Throughout our nation’s history those who self-identify as the most conservative Christians have consistently been the caboose rather than the engine of needed social change. Why should we expect anything different from them now?
Therefore, these current and continuing expressions of fear-based exclusivity and attempts to use foul means to enforce one’s hostile religious beliefs on all others is sad but unsurprising.
So is the ongoing shift by many Americanized Christians away from following Jesus to believing a set of precepts that largely serve those who created and elevated them as ultimate truth.
The image used with this writing, which I encountered recently in the North Carolina mountains, stirred my mind. I was reminded of an article in the Atlanta Journal-Constitution many years ago.
It was about getting lost — and how easily persons can find themselves in places of directional uncertainty.

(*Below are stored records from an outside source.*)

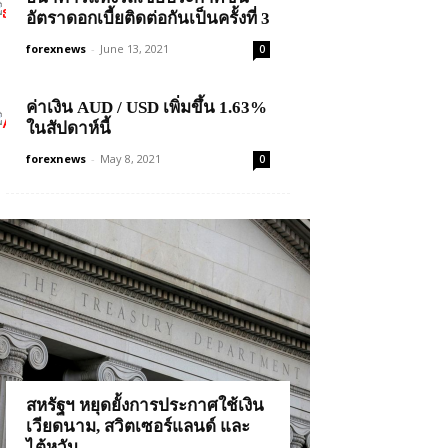
อัตราดอกเบี้ยติดต่อกันเป็นครั้งที่ 3
forexnews
-
June 13, 2021
0
ค่าเงิน AUD / USD เพิ่มขึ้น 1.63%
ในสัปดาห์นี้
forexnews
-
May 8, 2021
0
สหรัฐฯ หยุดยั้งการประกาศใช้เงิน
เวียดนาม, สวิตเซอร์แลนด์ และ
ไต้หวัน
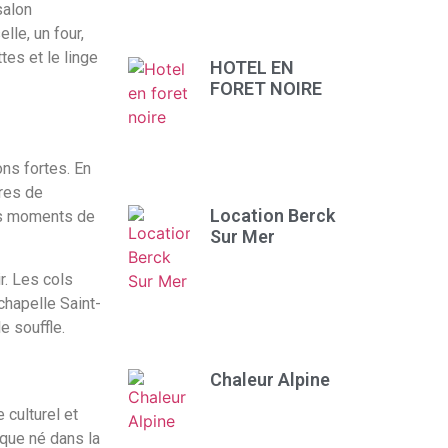
salon
lle, un four,
tes et le linge
HOTEL EN
FORET NOIRE
ns fortes. En
tres de
Location Berck
les moments de
Sur Mer
r. Les cols
chapelle Saint-
e souffle.
Chaleur Alpine
 culturel et
ique né dans la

“The process of becoming lost seems complex and lengthy on the surface, but it is quite often nothing of the sort,” said an experienced wilderness rescuer.
“Two steps off the trail for whatever reason…,” he added, “and you can be as lost as if somebody had dropped you 50 miles from the nearest building.”
One could spend a lot of time contemplating how and why so much of institutionalized Christianity — including the Americanized version many of us know so well — vacated the trail that leads behind Jesus’ footprints.
There are some hints: institutional success, personal power, societal change, fear and more fear, to name a few.
I was intrigued by the three-prong advice given by the rescuer to anyone who becomes physically lost.
First, he said to look for something familiar. Perhaps a broken limb or odd rock or tree that might enable retracing one’s steps.
Second, he advised getting out in the open — if possible — in order to be seen from above.
Third, and finally, if all else fails he suggested staying put. Don’t make a bad situation worse by continuing to go in the wrong direction.
You smart-minded people can apply those principles to the current state of misguided Christianity — that keeps going down trails other than the one marked by Jesus’ call for all who would be his disciples.
Look for the blazes on the trees that lead to loving God with all one’s being and our broadly defined neighbors as ourselves. The trail is narrow, but it leads to life — so said the One who seeks to be our guide.